Text section
****************************************
You’ll hire the wrong people. You’ll get your market wrong. You’ll price incorrectly. You’ll make the wrong decisions. All of it has happened before and it will happen again.

But the quality that matters the most through these times – the single pillar that will continue to hold up your entire operation through thick and thin – all ultimately comes down to a single word: vision.

In terms of running a successful business, vision is everything – in more ways than one.

An Inward Vision: Developing the Right Strategy

Regardless of the industry you happen to be talking about, so much of success in the world of business comes down to developing the right strategy for the right market at the right time. It isn’t enough to say “I want to launch my product by X date” – you need to go deeper than that.

What are the steps you’re going to take to get to that point? What do you hope happens AFTER you meet that delivery date? What does success look like to your fellow team members? To your customers? To your investors? To yourself?
****************************************
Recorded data
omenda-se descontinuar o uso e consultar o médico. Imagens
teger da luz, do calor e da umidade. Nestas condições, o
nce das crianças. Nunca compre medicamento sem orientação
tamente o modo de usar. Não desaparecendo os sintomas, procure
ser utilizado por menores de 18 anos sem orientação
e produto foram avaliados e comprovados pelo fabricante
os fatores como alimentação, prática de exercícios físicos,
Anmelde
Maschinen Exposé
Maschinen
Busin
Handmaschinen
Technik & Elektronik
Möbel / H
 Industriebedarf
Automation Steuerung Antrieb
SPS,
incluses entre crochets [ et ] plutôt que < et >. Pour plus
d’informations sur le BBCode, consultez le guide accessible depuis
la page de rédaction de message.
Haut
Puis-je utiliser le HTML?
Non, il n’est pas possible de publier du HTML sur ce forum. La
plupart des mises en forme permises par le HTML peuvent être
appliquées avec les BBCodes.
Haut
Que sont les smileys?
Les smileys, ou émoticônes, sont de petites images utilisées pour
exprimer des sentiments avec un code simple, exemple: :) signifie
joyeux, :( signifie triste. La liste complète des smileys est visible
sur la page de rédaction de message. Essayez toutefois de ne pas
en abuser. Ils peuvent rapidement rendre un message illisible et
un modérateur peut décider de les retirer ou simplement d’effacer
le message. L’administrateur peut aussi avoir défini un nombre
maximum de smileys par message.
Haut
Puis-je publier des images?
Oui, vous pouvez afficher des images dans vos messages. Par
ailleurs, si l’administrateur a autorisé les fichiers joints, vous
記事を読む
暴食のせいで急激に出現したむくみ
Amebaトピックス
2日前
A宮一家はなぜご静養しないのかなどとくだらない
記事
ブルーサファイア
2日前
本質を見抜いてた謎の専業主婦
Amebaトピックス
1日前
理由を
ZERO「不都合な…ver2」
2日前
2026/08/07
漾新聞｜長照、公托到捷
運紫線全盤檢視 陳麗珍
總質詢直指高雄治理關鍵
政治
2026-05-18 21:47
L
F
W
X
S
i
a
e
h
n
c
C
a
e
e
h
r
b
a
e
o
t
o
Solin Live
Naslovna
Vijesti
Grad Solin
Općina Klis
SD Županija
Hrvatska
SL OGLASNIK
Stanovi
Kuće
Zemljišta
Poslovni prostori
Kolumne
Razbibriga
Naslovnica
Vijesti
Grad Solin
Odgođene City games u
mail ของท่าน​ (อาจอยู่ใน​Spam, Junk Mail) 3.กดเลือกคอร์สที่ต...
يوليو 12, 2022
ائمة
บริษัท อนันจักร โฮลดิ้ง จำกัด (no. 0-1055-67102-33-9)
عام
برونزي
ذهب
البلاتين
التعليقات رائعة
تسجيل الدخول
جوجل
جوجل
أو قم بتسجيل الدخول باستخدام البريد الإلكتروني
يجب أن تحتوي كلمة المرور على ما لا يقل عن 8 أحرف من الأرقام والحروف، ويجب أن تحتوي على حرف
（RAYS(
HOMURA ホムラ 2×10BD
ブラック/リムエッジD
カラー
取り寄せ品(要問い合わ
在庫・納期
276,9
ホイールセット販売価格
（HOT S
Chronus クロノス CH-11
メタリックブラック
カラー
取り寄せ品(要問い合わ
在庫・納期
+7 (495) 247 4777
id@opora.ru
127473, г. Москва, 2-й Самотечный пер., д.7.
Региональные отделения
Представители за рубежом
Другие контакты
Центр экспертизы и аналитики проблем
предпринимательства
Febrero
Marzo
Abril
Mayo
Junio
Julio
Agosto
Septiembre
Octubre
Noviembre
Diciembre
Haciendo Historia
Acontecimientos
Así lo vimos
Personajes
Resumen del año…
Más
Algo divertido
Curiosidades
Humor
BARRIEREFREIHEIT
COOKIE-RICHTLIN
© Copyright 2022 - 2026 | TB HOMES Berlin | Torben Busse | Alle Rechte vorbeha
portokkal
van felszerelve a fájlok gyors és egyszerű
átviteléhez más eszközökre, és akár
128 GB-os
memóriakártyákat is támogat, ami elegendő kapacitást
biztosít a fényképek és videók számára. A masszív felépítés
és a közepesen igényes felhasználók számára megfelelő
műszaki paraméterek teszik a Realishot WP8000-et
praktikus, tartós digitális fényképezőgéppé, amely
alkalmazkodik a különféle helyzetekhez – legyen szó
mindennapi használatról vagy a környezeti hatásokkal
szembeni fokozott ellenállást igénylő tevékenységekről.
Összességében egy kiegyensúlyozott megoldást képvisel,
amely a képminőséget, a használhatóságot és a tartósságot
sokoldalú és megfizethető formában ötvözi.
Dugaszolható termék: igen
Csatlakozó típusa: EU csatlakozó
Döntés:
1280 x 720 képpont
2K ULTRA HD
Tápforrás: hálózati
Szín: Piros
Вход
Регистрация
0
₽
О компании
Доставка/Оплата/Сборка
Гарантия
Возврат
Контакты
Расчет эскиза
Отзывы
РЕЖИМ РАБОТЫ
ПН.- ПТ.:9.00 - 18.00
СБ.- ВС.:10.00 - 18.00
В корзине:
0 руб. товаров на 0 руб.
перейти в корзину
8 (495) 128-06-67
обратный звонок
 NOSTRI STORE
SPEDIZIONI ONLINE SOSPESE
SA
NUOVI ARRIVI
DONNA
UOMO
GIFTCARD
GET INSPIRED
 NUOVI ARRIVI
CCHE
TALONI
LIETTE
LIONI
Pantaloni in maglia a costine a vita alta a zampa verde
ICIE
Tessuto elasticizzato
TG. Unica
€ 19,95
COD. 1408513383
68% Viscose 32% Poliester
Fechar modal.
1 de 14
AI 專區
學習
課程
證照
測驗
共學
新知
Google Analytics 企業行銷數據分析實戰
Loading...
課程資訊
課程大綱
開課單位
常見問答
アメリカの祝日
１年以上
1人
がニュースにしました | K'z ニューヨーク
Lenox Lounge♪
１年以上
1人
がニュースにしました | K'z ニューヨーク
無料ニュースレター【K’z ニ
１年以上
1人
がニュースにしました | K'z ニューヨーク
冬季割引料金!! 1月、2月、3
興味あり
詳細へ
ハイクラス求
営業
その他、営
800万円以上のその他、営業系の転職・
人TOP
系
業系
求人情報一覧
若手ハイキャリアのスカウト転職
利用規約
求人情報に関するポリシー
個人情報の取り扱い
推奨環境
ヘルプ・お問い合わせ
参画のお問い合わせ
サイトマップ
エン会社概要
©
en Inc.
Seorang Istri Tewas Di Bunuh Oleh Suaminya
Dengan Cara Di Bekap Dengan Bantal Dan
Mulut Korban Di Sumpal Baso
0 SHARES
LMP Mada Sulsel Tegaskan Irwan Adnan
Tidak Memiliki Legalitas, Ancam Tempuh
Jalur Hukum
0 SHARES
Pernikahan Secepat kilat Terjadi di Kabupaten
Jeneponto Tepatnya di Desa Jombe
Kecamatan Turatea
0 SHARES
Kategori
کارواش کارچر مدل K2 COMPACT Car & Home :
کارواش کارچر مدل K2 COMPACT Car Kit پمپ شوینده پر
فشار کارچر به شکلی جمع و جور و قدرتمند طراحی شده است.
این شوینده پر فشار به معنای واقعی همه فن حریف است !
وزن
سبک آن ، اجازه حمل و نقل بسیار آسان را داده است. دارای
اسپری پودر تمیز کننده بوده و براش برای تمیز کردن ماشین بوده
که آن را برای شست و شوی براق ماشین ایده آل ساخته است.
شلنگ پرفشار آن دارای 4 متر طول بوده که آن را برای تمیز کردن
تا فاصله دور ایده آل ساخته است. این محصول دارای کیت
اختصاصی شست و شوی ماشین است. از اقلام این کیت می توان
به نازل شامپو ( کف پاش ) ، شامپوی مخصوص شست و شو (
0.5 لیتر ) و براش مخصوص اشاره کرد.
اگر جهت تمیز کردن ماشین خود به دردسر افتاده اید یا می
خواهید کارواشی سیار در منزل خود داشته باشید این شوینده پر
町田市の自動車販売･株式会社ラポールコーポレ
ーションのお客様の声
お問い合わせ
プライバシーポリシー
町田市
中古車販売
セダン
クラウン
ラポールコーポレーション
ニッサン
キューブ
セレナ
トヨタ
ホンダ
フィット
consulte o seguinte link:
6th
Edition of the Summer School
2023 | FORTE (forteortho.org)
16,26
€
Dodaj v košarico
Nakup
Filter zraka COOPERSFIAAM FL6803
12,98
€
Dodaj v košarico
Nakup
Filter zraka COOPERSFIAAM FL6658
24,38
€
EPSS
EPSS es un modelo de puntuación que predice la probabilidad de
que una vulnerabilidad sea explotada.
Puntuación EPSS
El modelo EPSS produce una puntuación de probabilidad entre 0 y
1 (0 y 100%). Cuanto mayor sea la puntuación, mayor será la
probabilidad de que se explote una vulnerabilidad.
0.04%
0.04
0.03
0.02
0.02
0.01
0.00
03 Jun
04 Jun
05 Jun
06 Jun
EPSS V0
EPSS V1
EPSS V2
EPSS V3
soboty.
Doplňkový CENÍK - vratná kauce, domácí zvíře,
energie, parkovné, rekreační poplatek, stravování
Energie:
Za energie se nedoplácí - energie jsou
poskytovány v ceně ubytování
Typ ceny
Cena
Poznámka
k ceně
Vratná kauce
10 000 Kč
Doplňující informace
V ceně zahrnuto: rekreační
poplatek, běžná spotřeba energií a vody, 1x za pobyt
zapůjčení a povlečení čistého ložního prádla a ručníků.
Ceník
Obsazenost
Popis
****************************************
Exercise instructions
List every mistake that the passage on business vision predicts the reader will make.

Output of the task
- Hiring the wrong people
- Getting the market wrong
- Pricing incorrectly
- Making the wrong decisions